Required work
Rewrite the stretch of the listing from its start through the line containing "title Des instruments", replacing "layout element" with "page element" and leaving everything else unchanged.

[Spatial annotation entries]
+ + + +
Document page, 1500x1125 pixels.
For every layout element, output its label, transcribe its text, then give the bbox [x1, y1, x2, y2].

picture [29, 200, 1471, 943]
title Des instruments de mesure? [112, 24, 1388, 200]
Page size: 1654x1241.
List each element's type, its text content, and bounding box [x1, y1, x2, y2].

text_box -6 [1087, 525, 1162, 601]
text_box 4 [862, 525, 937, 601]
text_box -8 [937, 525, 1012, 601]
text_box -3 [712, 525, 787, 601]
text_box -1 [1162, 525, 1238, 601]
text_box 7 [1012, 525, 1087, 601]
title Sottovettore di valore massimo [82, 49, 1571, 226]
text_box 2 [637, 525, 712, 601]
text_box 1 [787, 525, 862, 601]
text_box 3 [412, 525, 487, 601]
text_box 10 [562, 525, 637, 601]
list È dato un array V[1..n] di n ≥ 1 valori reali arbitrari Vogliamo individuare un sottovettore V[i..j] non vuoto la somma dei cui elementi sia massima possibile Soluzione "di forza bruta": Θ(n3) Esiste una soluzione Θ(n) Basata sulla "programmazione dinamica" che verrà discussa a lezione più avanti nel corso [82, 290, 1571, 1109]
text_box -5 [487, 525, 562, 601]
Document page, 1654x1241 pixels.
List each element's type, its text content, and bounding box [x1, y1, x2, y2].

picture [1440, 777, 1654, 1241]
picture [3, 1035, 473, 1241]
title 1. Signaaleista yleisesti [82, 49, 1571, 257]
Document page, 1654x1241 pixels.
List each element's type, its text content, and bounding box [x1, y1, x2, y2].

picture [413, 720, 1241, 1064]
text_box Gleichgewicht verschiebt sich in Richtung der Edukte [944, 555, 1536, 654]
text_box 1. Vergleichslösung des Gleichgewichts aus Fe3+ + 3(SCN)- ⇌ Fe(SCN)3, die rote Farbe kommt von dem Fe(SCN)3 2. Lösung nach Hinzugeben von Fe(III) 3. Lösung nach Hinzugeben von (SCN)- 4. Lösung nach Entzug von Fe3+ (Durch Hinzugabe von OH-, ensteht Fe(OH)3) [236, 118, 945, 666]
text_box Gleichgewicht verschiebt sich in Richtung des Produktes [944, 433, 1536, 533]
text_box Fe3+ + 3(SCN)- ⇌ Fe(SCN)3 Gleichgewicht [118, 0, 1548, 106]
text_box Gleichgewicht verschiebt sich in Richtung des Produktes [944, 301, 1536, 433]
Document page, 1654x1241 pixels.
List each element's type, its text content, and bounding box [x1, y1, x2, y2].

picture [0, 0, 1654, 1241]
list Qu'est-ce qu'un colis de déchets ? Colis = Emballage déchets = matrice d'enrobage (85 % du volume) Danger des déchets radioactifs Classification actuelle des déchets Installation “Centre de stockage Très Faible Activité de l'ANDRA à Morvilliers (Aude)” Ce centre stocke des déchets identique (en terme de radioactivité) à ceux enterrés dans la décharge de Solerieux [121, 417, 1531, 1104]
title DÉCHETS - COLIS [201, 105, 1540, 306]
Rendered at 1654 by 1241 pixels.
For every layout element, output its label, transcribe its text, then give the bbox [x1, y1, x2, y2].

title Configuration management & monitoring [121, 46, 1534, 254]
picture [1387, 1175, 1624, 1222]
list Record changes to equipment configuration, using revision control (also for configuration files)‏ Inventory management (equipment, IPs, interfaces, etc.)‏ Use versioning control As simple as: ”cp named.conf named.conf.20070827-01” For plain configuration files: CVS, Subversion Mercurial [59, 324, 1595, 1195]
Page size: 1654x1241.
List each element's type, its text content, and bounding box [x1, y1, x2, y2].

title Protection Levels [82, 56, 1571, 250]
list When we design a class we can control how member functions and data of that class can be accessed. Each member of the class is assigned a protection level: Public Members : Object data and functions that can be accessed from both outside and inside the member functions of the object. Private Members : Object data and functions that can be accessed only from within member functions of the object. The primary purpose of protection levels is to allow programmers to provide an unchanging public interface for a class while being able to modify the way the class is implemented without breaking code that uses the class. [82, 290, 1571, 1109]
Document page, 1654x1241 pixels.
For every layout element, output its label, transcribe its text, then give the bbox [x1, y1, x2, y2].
+ + + +
Finished answer
Document page, 1500x1125 pixels.
For every page element, output its label, transcribe its text, then give the bbox [x1, y1, x2, y2].

picture [29, 200, 1471, 943]
title Des instruments de mesure? [112, 24, 1388, 200]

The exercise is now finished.